Here it the fact. Since corporations’ sole goal became the maximization of shareholder value, all other stakeholders lost, the employee, the environment, the customers, etc. As Vox points out, this had its new inception with Ayn Rand’s buddy Economist Milton Friedman.

The rise of shareholder capitalism

The conceptual foundations of the current version of American capitalism are found in Milton Friedman’s well-titled 1970 New York Times Magazine article “The Social Responsibility of Business Is to Increase its Profits.”

Friedman meant this provocative thesis quite literally. In his view, which has since become the dominant perspective in American law and finance, corporate shareholders should be understood to own the company and its executives should be seen as their hired help. The shareholders, as individuals, can obviously have a variety of goals they favor in life. But their common goal is to maximize the value of their shares.

Therefore, for executives to set aside shareholder profits in pursuit of some other goal like environmental protection, racial justice, community stability, or simple common decency would be a form of theft. If reformulating your product to be more addictive or less healthy increases sales, then it’s not only permissible but actually required to do so. If closing a profitable plant and outsourcing the work to a low-wage country could make your company even more profitable, then it’s the right thing to do.

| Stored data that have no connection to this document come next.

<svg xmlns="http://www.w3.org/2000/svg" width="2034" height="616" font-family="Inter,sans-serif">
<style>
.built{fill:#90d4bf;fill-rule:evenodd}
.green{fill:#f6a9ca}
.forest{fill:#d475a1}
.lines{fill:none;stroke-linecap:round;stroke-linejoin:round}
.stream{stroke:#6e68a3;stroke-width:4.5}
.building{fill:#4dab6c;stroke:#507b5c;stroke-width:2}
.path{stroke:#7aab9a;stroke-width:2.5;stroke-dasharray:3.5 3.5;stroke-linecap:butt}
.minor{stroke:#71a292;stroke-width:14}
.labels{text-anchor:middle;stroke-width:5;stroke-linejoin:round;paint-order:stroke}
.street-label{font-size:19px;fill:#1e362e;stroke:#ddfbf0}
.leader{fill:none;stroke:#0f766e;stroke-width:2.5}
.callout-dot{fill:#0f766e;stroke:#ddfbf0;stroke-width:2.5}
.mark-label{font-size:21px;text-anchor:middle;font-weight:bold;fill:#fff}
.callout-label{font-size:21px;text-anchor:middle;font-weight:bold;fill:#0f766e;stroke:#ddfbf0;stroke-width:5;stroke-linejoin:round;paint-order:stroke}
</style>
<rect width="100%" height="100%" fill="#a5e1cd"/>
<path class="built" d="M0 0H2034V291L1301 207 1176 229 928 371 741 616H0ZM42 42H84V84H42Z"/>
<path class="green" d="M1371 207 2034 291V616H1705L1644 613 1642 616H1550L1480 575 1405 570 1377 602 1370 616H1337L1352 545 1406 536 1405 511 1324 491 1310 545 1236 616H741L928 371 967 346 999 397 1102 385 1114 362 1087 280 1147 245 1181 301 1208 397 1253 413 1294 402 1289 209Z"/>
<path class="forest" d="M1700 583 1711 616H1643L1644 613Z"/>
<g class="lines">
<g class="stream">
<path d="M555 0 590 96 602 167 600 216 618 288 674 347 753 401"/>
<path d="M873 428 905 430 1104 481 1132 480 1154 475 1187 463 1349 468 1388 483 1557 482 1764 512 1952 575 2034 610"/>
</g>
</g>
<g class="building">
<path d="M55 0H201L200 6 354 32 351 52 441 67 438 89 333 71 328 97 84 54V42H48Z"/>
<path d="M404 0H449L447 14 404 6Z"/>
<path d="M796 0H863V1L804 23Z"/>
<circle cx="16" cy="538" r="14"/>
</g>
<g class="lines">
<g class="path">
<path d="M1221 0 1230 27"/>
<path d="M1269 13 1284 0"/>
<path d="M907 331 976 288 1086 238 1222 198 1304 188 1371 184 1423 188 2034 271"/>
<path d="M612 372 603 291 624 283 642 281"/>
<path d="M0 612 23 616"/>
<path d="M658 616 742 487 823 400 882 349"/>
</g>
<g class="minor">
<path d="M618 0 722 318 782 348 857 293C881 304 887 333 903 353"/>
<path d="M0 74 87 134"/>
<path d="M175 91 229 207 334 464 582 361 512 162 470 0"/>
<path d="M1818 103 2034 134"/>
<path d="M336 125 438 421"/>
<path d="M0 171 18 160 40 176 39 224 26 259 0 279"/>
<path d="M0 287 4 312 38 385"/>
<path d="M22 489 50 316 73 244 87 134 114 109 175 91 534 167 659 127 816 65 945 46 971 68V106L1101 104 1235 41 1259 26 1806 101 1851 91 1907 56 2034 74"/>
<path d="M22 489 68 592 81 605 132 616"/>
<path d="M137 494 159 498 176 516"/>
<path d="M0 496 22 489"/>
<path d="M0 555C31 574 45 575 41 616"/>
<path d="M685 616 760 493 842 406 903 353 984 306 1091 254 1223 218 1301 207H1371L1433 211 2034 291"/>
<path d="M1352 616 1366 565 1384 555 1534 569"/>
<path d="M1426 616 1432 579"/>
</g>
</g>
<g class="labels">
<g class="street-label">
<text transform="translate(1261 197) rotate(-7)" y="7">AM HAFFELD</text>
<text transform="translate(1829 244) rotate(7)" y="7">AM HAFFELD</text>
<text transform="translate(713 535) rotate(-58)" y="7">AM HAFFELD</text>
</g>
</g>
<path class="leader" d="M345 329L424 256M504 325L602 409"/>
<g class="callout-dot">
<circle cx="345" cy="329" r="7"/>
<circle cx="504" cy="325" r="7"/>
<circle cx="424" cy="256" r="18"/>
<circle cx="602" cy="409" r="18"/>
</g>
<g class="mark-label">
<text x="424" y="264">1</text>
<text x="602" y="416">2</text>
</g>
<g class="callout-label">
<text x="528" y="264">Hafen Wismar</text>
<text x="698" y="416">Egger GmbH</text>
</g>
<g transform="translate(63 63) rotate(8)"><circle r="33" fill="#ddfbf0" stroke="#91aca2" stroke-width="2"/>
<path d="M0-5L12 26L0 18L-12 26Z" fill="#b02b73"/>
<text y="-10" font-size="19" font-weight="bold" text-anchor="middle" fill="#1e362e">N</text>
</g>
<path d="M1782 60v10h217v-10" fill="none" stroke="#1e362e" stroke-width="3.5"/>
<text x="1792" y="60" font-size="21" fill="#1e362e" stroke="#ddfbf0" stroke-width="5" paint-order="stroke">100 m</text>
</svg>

Friedman allows that executives are obligated to follow the law — an important caveat — establishing a conceptual framework in which policy goals should be pursued by the government, while businesses pursue the prime business directive of profitability.

One important real-world complication that Friedman’s article largely neglects is that business lobbying does a great deal to determine what the laws are. It’s all well and good, in other words, to say that businesses should follow the rules and leave worrying about environmental externalities up to the regulators. But in reality, polluting companies invest heavily in making sure that regulators underregulate — and it seems to follow from the doctrine of shareholder supremacy that if lobbying to create bad laws is profitable for shareholders, corporate executives are required to do it.

The economics of shareholder supremacy

The shareholder value era has pretty clearly brought about an explosion in inequality in the United States. It succeeded, for starters, in greatly increasing the value of shares of stock in the English-speaking countries where Friedman’s doctrine has been most influential.

Senator Elizabeth Warren makes an important observation in her Wall Street Journal op-ed.

In the four decades after World War II, shareholders on net contributed more than $250 billion to U.S. companies. But since 1985 they have extracted almost $7 trillion. That’s trillions of dollars in profits that might otherwise have been reinvested in the workers who helped produce them.

Before “shareholder value maximization” ideology took hold, wages and productivity grew at roughly the same rate. But since the early 1980s, real wages have stagnated even as productivity has continued to rise. Workers aren’t getting what they’ve earned.

Companies also are setting themselves up to fail. Retained earnings were once the foundation for long-term investments. But from 1990 to 2015, nonfinancial U.S. companies invested trillions less than projected, funneling earnings to shareholders instead. This underinvestment handcuffs U.S. enterprise and bestows an advantage on foreign competitors.

The problem may get worse, because executives have a strong financial incentive to prioritize shareholder returns. Before 1980, top CEOs were rarely compensated in equity. Today it accounts for 62% of their pay. Many executives receive additional company shares as a reward for producing short-term share-price increases. This feedback loop has sent CEO pay skyrocketing. The average CEO of a big company now makes 361 times what the average worker makes, up from 42 times in 1980.

We must fight against shareholder supremacy and with that the corporate control of our entire being. Not only is it corrosive to society, it is simply a form of detached indentured servitude bordering on antiseptic slavery — this time, not color-based but class-based.